Friday, August 10, 2007

Review of ChinesePod Practice Plan

I've finished a month of CP's Practice Plan, a step on the learning ladder that I've been anticipating for quite some time. In a way I'm quite relieved it's over, because it's quite intense and requires a daily commitment that feels almost work-like. On the other hand, that's exactly what I was hoping it would be like (a daily linguistic workout), and I think it'll take a few days for me to adjust to not starting each day with a 10-15 minute Chat with Vera.

What can you expect from Practice?
  • An appraisal of your current level and requirements.
  • A lesson plan spread out over a month (for monthly subscriptions) based on your level an requirements. The plan in my case had three new dialogs per week, and two days of review.
  • Daily calls from your counselor that assume you have studied the planned lessons, where your counselor engages you in conversation using the constructions and vocabulary of the lesson.
What I didn't expect from Practice!
  • A level of personalization that was all-encompassing: The questions that Vera asked me, the translations she asked me to make etc all took into account where I lived, my personal circumstances, and so on. This beats the pants off La Plume de ma Tante, is very much in keeping with ChinesePod's "On Your Terms" philosophy, and made the language come alive for me. It made clear not just Vera's level of expertise, but also her level of preparation.
  • An immediate effect: I'm not suggesting that my Chinese has suddenly jumped a level. I started as a low Intermediate, and I'm still a low Intermediate.

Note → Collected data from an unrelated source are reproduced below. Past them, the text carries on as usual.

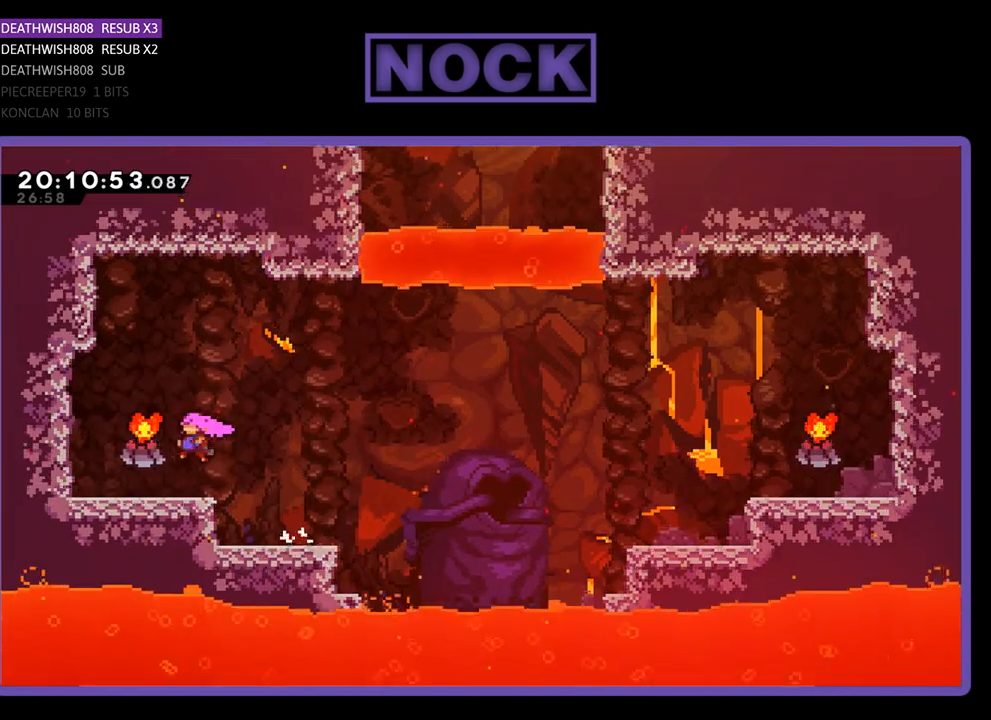
{"buttons": ["R2", "DPAD_RIGHT"], "left_stick": "center", "right_stick": "center", "events": [[167, "CROSS", "up"], [167, "DPAD_LEFT", "up"], [200, "DPAD_RIGHT", "down"]]}
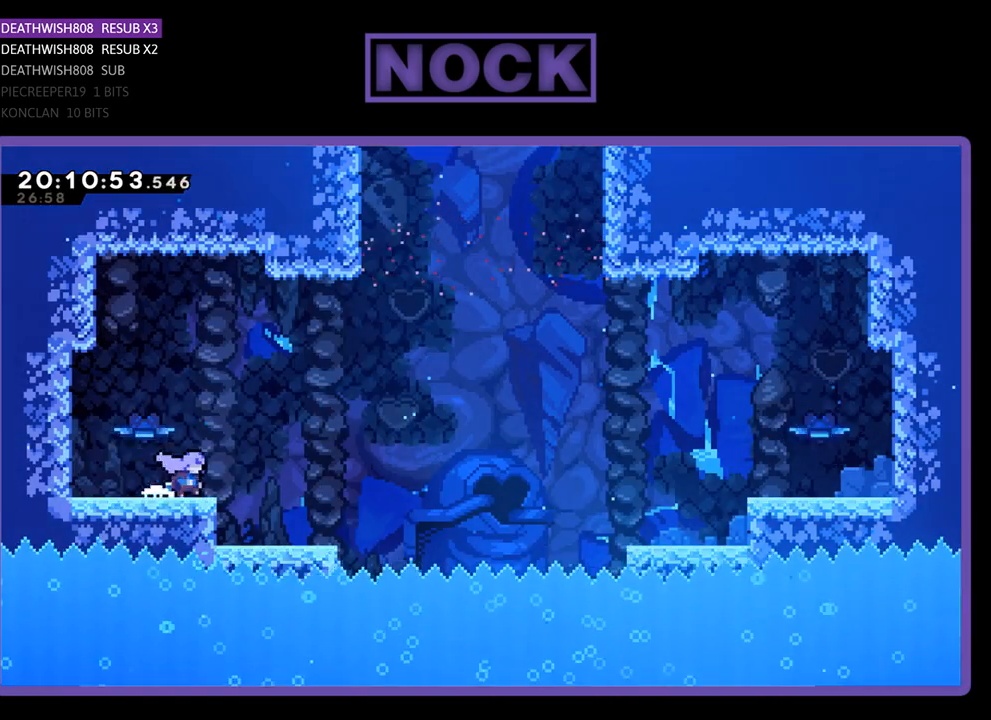
{"buttons": ["CROSS", "R2", "DPAD_RIGHT"], "left_stick": "center", "right_stick": "center", "events": [[267, "CROSS", "down"]]}
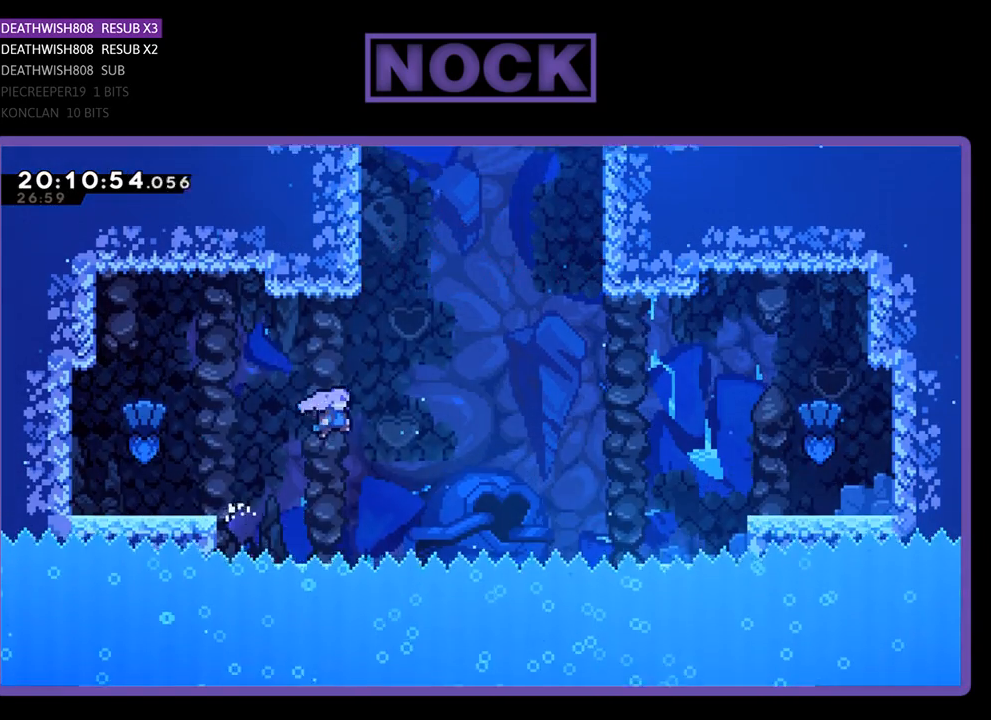
{"buttons": ["CIRCLE", "R2", "DPAD_UP"], "left_stick": "center", "right_stick": "center", "events": [[133, "CROSS", "up"], [167, "DPAD_UP", "down"], [200, "DPAD_RIGHT", "up"], [233, "CIRCLE", "down"]]}
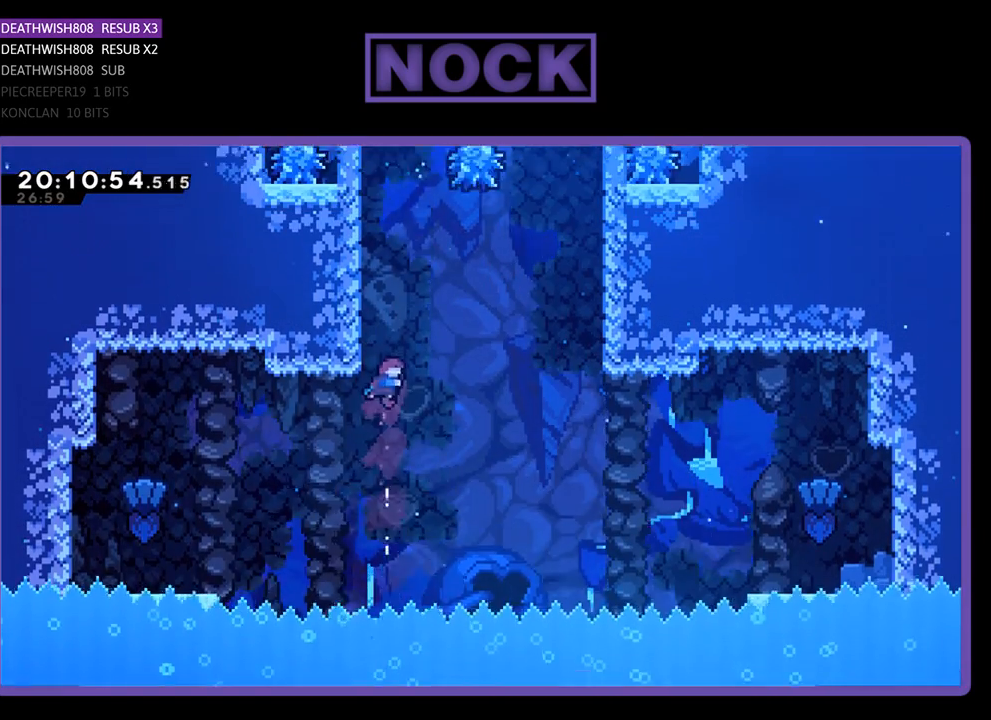
{"buttons": ["R2", "DPAD_UP"], "left_stick": "center", "right_stick": "center", "events": [[33, "CIRCLE", "up"], [133, "CIRCLE", "down"], [233, "DPAD_LEFT", "down"], [367, "CIRCLE", "up"], [500, "DPAD_LEFT", "up"]]}
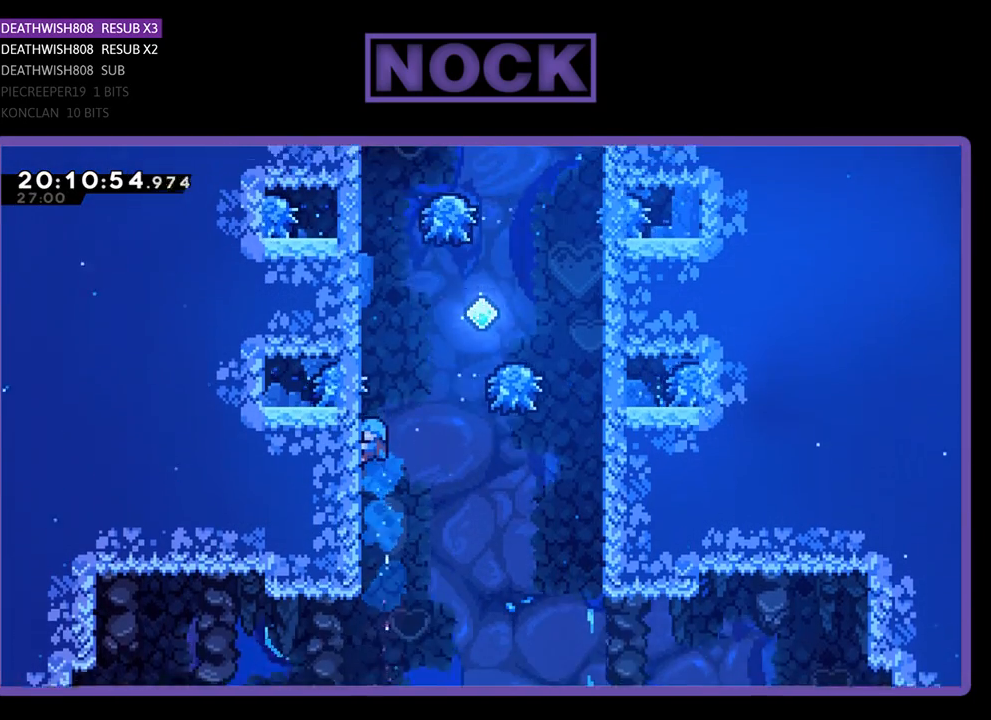
{"buttons": ["R2"], "left_stick": "center", "right_stick": "center", "events": [[67, "DPAD_UP", "up"]]}
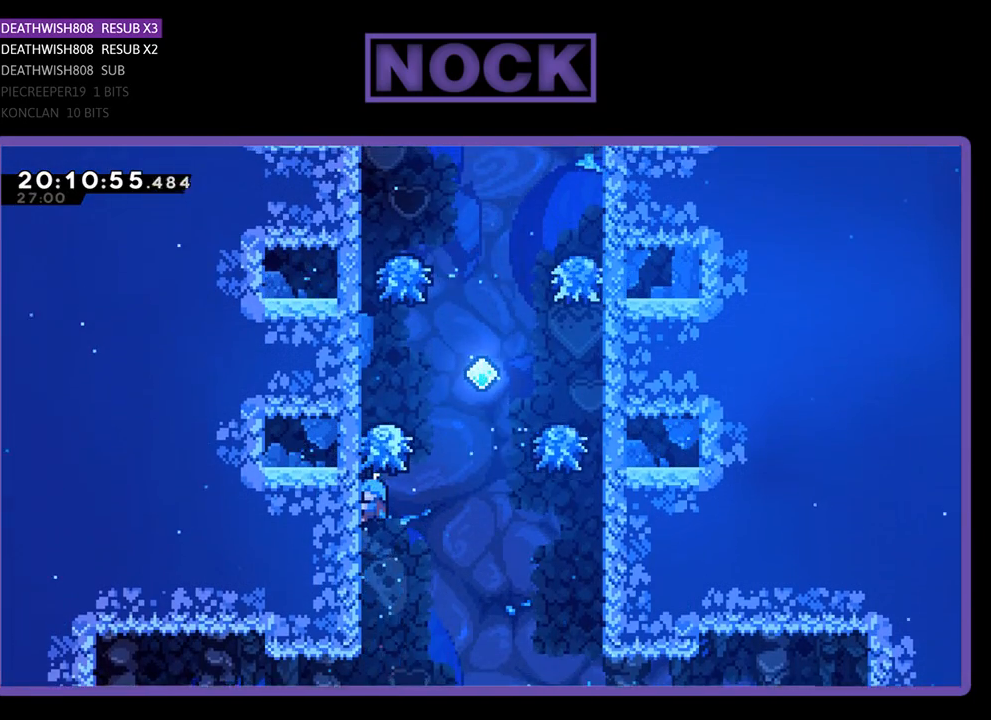
{"buttons": ["R2", "DPAD_UP"], "left_stick": "center", "right_stick": "center", "events": [[333, "DPAD_UP", "down"]]}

But I feel more confident in my ability to use Chinese, and I certainly have acquired more vocabulary. I put this latter point down to the fact that when you actually use a word, it's on the fast-track to long-term memory. The extra learning facet that Practice provides has been great.
  • Listening comprehension: You would think that ChinesePod itself, centered as it is on daily dialog podcasts, is all the listening comprehension that one would ever need. But I learned at the end of my month's Practice that 听力 is what I need to work hardest on. Listening passively to recorded sentences works to a certain level - probably quite a high one. But the understanding needed to understand during the to-and-fro of conversation is, well, harder!
To summarize, I'm very very glad that I've used the excuse of my Summer isolation to keep my Chinese simmering. In fact it raised the temperature nicely - nothing to do with the Sardinian sun.